▸ **Assignment**
Copy out each line below containing "damage".

────────────────────────────────────────

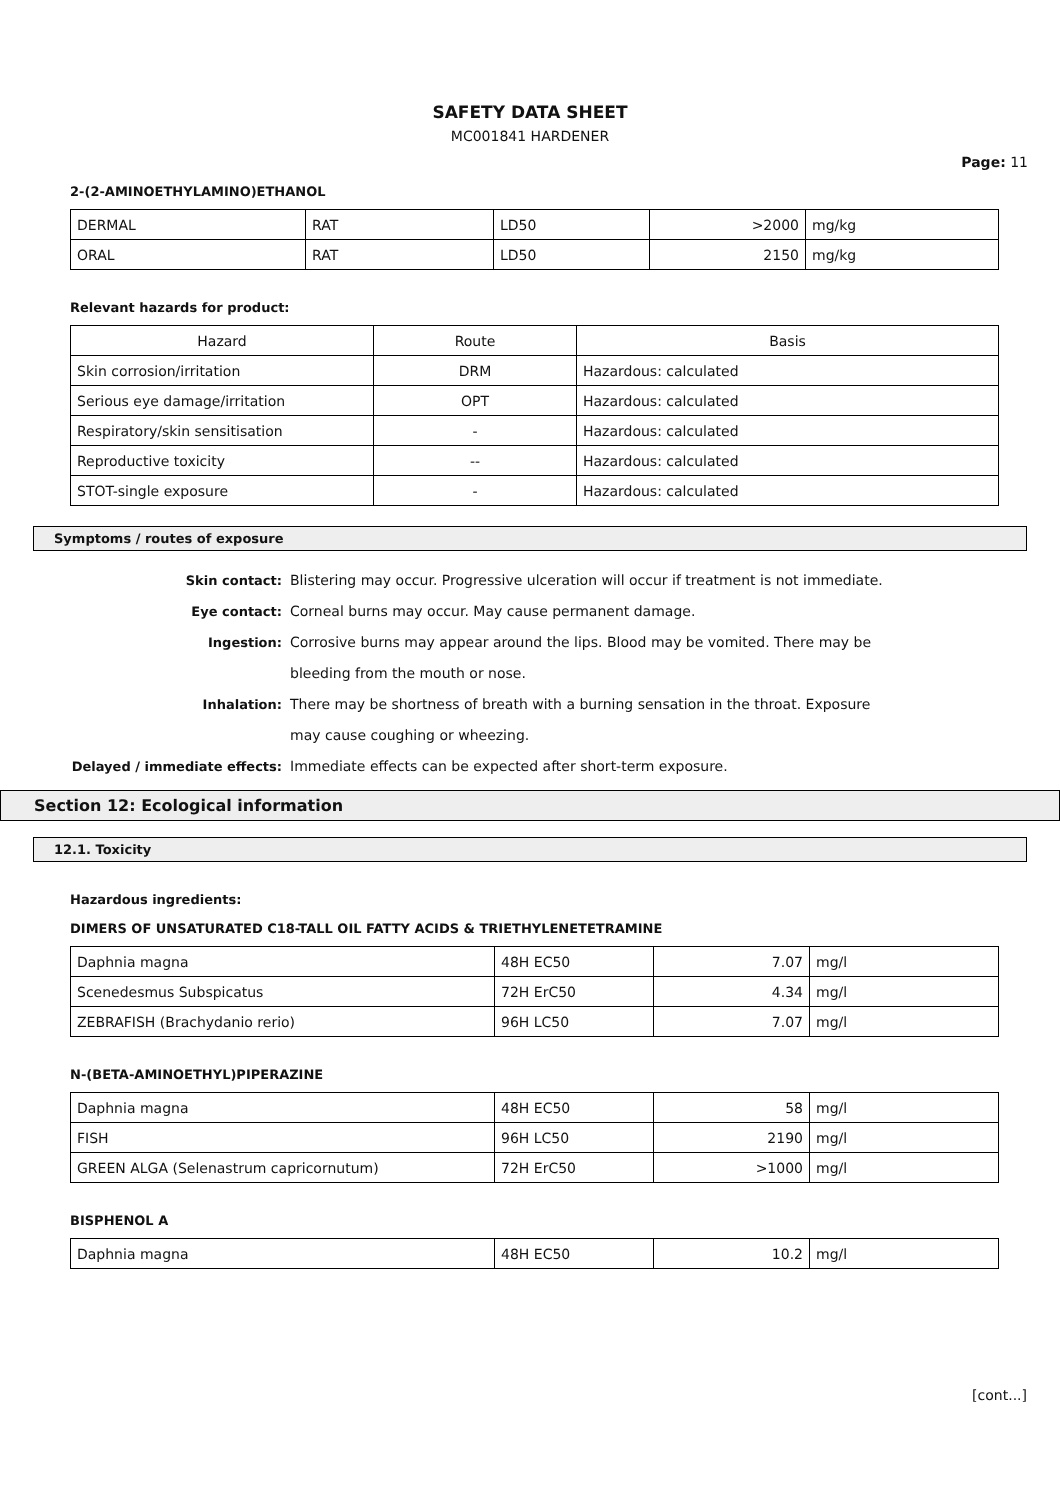SAFETY DATA SHEET
MC001841 HARDENER
Page: 11
2-(2-AMINOETHYLAMINO)ETHANOL
| DERMAL | RAT | LD50 | >2000 | mg/kg |
| ORAL | RAT | LD50 | 2150 | mg/kg |
Relevant hazards for product:
| Hazard | Route | Basis |
| --- | --- | --- |
| Skin corrosion/irritation | DRM | Hazardous: calculated |
| Serious eye damage/irritation | OPT | Hazardous: calculated |
| Respiratory/skin sensitisation | - | Hazardous: calculated |
| Reproductive toxicity | -- | Hazardous: calculated |
| STOT-single exposure | - | Hazardous: calculated |
Symptoms / routes of exposure
Skin contact: Blistering may occur. Progressive ulceration will occur if treatment is not immediate. Eye contact: Corneal burns may occur. May cause permanent damage. Ingestion: Corrosive burns may appear around the lips. Blood may be vomited. There may be bleeding from the mouth or nose. Inhalation: There may be shortness of breath with a burning sensation in the throat. Exposure may cause coughing or wheezing. Delayed / immediate effects: Immediate effects can be expected after short-term exposure.
Section 12: Ecological information
12.1. Toxicity
Hazardous ingredients:
DIMERS OF UNSATURATED C18-TALL OIL FATTY ACIDS & TRIETHYLENETETRAMINE
| Daphnia magna | 48H EC50 | 7.07 | mg/l |
| Scenedesmus Subspicatus | 72H ErC50 | 4.34 | mg/l |
| ZEBRAFISH (Brachydanio rerio) | 96H LC50 | 7.07 | mg/l |
N-(BETA-AMINOETHYL)PIPERAZINE
| Daphnia magna | 48H EC50 | 58 | mg/l |
| FISH | 96H LC50 | 2190 | mg/l |
| GREEN ALGA (Selenastrum capricornutum) | 72H ErC50 | >1000 | mg/l |
BISPHENOL A
| Daphnia magna | 48H EC50 | 10.2 | mg/l |
[cont...]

────────────────────────────────────────

▸ **Result for this task**
| Serious eye damage/irritation | OPT | Hazardous: calculated |
Skin contact: Blistering may occur. Progressive ulceration will occur if treatment is not immediate. Eye contact: Corneal burns may occur. May cause permanent damage. Ingestion: Corrosive burns may appear around the lips. Blood may be vomited. There may be bleeding from the mouth or nose. Inhalation: There may be shortness of breath with a burning sensation in the throat. Exposure may cause coughing or wheezing. Delayed / immediate effects: Immediate effects can be expected after short-term exposure.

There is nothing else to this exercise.